Always provide adult supervision to children playing inside an inflatable bounce house. Remind yourself that an inflatable bounce house isn’t a babysitter but a toy that can be dangerous if not used correctly. Don’t expect your children to behave when you’re not around. They may start climbing over the walls, have fights onto the bounce house, and do other shenanigans that you certainly wouldn’t allow to happen.
Always group children by age and give each group their own time to bounce, jump, or slide. As the above-cited researchers found out, most bounce house-related injuries happen because kids of different ages play together. It takes but a second for an eight-year-old to jump onto a child who’s half his or her age and cause him or her a serious injury.
Never allow any adults onto the bounce house. While commercial bounce houses can easily support the weight of an adult, residential bounce houses are seldom equally durable. The last thing you want to happen is to damage your expensive bounce house that your children love so much because your drunk uncle regressed back to his childhood and wanted to try the bounce house out.
Flips are absolutely not allowed in the bounce house. A cool and fun as they may be, flips can lead to serious neck and back injuries, which can even cause life-long health issues. If your children have acrobatic tendencies, sign them up for gymnastics so they can practice flips under the guidance of an experienced trainer.

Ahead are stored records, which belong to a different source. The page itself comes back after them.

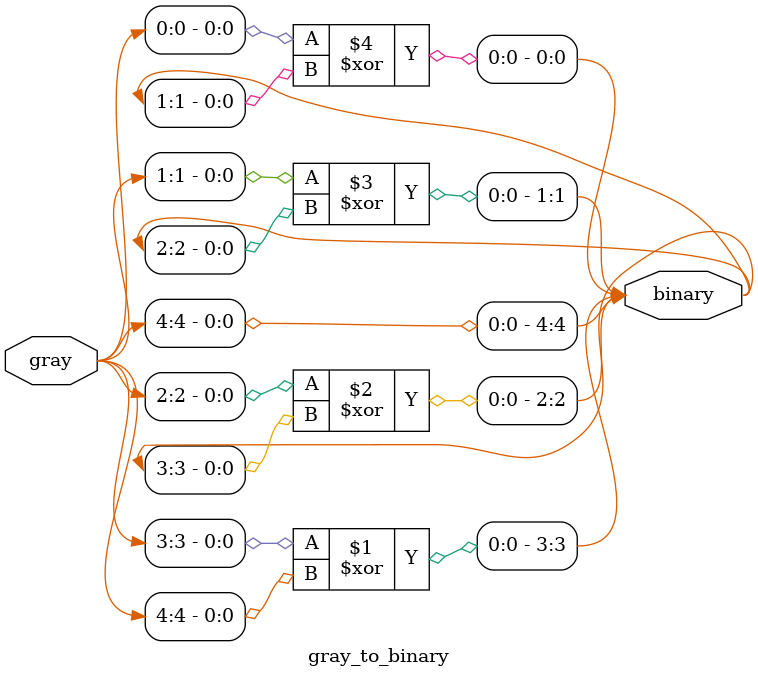
<source format=v>
`timescale 1ns / 1ps

module gray_to_binary(gray,binary);
input [4:0] gray;
output [4:0] binary;

assign binary[4]=gray[4];
assign binary[3]=gray[3] ^ binary[4];
assign binary[2]=gray[2] ^ binary[3];
assign binary[1]=gray[1] ^ binary[2];
assign binary[0]=gray[0] ^ binary[1];

endmodule

</source>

Keep all sharp objects away from inflatable bounce houses. Although bounce house repair kits are readily available these days, and some are even very easy to apply, it’s always better to avoid having to repair the bounce house because someone bought a sharp object onto it.
The bounce house must be secured to the ground by stakes or sandbags. Surface such as grass or a hard-top surface. The bounce house should not be operated on rough surfaces such as rocks, bricks, glass, or jagged objects.
Do not allow children to use the inflatable bounce house if the wind speed is in excess of 15 miles per hour. Most manufacturers even recommend completely deflating bounce houses when winds are 20 to 25 miles per hour or higher. Don’t underestimate this safety guideline. In 2014, two young boys from upstate New York fell to the ground after the inflatable house was lifted 15 to 20 feet into the air by a sudden and strong burst of wind.
Keep food, drinks, and snacks away from bounce houses. You would go insane from the constant cleaning, and some snacks and drinks could damage the fabric the bounce house is made of or get into the seams and compromise their integrity.
Never allow children in or on a partially inflated unit. Inflatable bounce houses are safe for jumping only when they are fully inflated. As impatient as your children may be, make them wait until the bounce house is fully inflated.
Follow all manufactures setup procedures and safety instructions.